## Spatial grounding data
+--
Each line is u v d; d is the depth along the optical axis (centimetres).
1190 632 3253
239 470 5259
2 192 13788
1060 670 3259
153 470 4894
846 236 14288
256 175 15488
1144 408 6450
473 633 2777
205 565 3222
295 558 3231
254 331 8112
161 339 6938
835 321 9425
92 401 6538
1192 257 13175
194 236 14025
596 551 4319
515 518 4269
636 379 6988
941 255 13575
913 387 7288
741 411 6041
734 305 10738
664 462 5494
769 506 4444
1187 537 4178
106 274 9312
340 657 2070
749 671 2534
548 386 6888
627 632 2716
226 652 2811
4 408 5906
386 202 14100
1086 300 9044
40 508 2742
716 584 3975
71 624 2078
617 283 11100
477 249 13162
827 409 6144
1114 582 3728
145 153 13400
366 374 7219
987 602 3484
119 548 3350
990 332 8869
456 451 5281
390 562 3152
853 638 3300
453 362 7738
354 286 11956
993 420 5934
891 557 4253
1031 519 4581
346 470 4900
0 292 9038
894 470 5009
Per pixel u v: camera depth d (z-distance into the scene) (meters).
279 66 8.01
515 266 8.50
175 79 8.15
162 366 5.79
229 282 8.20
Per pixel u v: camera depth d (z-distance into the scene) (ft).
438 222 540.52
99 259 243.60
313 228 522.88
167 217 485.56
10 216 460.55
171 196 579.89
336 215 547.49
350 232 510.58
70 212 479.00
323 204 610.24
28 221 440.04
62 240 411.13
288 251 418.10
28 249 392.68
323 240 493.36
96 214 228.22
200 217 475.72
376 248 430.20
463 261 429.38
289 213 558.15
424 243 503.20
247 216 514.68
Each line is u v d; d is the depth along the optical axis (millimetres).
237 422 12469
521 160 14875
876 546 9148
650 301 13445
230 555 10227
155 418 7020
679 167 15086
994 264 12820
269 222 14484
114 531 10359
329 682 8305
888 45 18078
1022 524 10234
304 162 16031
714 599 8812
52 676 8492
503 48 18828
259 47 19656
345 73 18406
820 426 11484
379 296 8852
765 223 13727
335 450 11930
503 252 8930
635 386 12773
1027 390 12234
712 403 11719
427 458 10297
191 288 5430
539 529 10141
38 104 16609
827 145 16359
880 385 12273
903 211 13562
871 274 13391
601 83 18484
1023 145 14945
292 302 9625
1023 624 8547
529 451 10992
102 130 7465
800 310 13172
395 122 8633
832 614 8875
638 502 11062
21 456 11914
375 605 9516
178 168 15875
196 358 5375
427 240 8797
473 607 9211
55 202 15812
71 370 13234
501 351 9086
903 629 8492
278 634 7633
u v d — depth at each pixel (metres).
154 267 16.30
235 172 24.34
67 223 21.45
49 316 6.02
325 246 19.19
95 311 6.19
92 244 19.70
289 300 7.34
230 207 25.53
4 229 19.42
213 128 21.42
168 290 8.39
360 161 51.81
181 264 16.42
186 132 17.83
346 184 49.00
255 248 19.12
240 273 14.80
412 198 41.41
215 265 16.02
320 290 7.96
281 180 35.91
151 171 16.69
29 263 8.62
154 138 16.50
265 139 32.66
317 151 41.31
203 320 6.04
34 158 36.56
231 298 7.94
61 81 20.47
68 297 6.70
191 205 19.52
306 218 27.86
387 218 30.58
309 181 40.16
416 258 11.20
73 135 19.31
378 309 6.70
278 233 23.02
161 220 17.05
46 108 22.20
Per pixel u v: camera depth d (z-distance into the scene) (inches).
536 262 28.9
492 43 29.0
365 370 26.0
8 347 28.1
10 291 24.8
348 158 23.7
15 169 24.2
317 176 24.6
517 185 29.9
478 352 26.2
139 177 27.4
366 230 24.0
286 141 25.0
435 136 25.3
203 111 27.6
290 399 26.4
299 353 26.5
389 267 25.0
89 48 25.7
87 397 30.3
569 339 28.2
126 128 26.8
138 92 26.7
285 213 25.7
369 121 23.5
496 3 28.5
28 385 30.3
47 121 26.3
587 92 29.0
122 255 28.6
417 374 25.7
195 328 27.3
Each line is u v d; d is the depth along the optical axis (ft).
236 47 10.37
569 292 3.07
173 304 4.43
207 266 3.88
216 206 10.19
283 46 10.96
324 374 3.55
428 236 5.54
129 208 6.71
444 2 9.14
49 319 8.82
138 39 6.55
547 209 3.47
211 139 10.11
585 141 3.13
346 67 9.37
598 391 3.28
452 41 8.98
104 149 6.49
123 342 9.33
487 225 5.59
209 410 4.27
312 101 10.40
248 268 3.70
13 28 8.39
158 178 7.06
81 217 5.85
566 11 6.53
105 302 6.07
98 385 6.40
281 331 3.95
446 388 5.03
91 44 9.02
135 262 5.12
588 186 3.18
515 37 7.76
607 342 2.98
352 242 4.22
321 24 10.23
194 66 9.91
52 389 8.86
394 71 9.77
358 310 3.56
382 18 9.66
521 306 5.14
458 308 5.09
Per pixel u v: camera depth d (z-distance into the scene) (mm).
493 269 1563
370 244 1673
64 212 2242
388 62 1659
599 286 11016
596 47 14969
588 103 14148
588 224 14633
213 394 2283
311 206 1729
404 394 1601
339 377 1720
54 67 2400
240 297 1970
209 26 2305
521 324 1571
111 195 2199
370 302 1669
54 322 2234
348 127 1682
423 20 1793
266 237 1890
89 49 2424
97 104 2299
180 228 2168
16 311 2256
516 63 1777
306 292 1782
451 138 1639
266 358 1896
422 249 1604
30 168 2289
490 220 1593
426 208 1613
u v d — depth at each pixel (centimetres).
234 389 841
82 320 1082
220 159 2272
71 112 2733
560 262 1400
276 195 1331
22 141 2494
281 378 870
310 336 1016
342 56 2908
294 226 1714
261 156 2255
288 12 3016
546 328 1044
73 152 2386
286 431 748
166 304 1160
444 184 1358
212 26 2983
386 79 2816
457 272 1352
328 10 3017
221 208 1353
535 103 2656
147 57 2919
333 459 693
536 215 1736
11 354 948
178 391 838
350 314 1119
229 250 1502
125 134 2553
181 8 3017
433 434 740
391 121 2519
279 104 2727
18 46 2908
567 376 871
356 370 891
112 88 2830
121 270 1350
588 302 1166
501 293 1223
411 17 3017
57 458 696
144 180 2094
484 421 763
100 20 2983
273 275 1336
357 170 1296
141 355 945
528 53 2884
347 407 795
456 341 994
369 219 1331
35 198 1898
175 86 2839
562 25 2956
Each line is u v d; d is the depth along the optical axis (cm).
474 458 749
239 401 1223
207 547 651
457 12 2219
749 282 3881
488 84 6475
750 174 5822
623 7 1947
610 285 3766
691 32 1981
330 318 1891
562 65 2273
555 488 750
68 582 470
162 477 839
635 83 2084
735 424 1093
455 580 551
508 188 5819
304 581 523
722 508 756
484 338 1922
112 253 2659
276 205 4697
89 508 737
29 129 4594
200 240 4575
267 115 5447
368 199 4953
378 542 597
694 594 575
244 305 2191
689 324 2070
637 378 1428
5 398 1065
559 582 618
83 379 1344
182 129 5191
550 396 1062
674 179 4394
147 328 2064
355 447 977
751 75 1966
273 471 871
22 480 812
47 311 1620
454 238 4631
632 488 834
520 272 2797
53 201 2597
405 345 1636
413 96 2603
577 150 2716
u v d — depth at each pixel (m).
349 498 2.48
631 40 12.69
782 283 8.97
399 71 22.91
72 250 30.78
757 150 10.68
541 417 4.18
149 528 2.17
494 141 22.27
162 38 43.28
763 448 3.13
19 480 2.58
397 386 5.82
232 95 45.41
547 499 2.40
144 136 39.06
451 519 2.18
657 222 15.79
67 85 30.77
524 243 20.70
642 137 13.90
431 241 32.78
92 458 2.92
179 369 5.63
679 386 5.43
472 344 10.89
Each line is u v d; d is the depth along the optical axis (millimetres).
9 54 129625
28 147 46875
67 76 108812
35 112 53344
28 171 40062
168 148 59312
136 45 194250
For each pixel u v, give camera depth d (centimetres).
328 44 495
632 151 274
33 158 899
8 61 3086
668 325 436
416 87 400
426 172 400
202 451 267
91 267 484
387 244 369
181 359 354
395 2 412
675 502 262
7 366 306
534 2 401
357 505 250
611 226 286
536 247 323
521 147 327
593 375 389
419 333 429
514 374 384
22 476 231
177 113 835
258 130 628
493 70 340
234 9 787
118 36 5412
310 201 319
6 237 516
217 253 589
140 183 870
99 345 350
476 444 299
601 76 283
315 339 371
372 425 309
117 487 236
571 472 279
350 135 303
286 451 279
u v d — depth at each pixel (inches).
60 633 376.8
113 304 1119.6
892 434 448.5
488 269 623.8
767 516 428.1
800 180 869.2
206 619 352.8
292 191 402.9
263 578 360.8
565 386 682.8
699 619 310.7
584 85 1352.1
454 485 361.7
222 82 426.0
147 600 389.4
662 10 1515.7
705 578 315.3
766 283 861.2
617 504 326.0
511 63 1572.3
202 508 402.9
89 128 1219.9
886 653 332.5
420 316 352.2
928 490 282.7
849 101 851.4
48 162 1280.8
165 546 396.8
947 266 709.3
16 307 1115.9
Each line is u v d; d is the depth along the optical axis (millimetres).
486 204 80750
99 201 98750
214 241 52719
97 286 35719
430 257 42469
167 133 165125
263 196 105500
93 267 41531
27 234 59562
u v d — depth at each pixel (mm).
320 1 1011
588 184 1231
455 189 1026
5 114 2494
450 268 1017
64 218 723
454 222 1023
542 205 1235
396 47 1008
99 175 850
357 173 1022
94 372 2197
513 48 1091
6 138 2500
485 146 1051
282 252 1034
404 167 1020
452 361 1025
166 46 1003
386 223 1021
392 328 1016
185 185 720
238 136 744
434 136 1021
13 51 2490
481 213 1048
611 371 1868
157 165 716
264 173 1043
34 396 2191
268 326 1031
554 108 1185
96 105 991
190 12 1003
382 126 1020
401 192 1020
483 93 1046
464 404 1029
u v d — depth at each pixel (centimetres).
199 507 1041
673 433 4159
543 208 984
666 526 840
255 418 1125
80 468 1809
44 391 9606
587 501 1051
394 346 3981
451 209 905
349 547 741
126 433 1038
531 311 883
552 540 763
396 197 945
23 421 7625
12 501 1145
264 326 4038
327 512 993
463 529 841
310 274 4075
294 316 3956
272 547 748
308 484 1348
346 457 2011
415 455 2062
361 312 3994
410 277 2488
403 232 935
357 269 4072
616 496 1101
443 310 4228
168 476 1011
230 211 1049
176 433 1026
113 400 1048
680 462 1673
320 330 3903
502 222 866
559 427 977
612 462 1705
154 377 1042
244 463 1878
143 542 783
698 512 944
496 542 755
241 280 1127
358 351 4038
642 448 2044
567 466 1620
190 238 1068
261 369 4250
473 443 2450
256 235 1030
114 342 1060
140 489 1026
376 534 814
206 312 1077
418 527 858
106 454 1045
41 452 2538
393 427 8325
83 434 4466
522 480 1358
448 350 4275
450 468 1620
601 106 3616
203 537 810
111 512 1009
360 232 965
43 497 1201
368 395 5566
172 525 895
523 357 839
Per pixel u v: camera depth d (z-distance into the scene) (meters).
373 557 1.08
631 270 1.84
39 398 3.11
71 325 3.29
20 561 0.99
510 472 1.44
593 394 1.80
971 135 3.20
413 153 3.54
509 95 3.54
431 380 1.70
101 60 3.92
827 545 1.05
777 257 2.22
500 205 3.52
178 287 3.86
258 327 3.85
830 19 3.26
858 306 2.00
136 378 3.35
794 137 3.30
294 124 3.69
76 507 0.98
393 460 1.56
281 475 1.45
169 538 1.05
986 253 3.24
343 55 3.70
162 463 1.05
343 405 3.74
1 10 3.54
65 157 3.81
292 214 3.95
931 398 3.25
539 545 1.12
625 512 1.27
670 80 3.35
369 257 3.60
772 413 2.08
+--
## Task description
From the entries above, write out only the lines starting at the line that holds "15 169 24.2" and ending at the line that holds "457 272 1352", keeping both and matching them exactly.

## Answer to this task
15 169 24.2
317 176 24.6
517 185 29.9
478 352 26.2
139 177 27.4
366 230 24.0
286 141 25.0
435 136 25.3
203 111 27.6
290 399 26.4
299 353 26.5
389 267 25.0
89 48 25.7
87 397 30.3
569 339 28.2
126 128 26.8
138 92 26.7
285 213 25.7
369 121 23.5
496 3 28.5
28 385 30.3
47 121 26.3
587 92 29.0
122 255 28.6
417 374 25.7
195 328 27.3
Each line is u v d; d is the depth along the optical axis (ft).
236 47 10.37
569 292 3.07
173 304 4.43
207 266 3.88
216 206 10.19
283 46 10.96
324 374 3.55
428 236 5.54
129 208 6.71
444 2 9.14
49 319 8.82
138 39 6.55
547 209 3.47
211 139 10.11
585 141 3.13
346 67 9.37
598 391 3.28
452 41 8.98
104 149 6.49
123 342 9.33
487 225 5.59
209 410 4.27
312 101 10.40
248 268 3.70
13 28 8.39
158 178 7.06
81 217 5.85
566 11 6.53
105 302 6.07
98 385 6.40
281 331 3.95
446 388 5.03
91 44 9.02
135 262 5.12
588 186 3.18
515 37 7.76
607 342 2.98
352 242 4.22
321 24 10.23
194 66 9.91
52 389 8.86
394 71 9.77
358 310 3.56
382 18 9.66
521 306 5.14
458 308 5.09
Per pixel u v: camera depth d (z-distance into the scene) (mm).
493 269 1563
370 244 1673
64 212 2242
388 62 1659
599 286 11016
596 47 14969
588 103 14148
588 224 14633
213 394 2283
311 206 1729
404 394 1601
339 377 1720
54 67 2400
240 297 1970
209 26 2305
521 324 1571
111 195 2199
370 302 1669
54 322 2234
348 127 1682
423 20 1793
266 237 1890
89 49 2424
97 104 2299
180 228 2168
16 311 2256
516 63 1777
306 292 1782
451 138 1639
266 358 1896
422 249 1604
30 168 2289
490 220 1593
426 208 1613
u v d — depth at each pixel (centimetres).
234 389 841
82 320 1082
220 159 2272
71 112 2733
560 262 1400
276 195 1331
22 141 2494
281 378 870
310 336 1016
342 56 2908
294 226 1714
261 156 2255
288 12 3016
546 328 1044
73 152 2386
286 431 748
166 304 1160
444 184 1358
212 26 2983
386 79 2816
457 272 1352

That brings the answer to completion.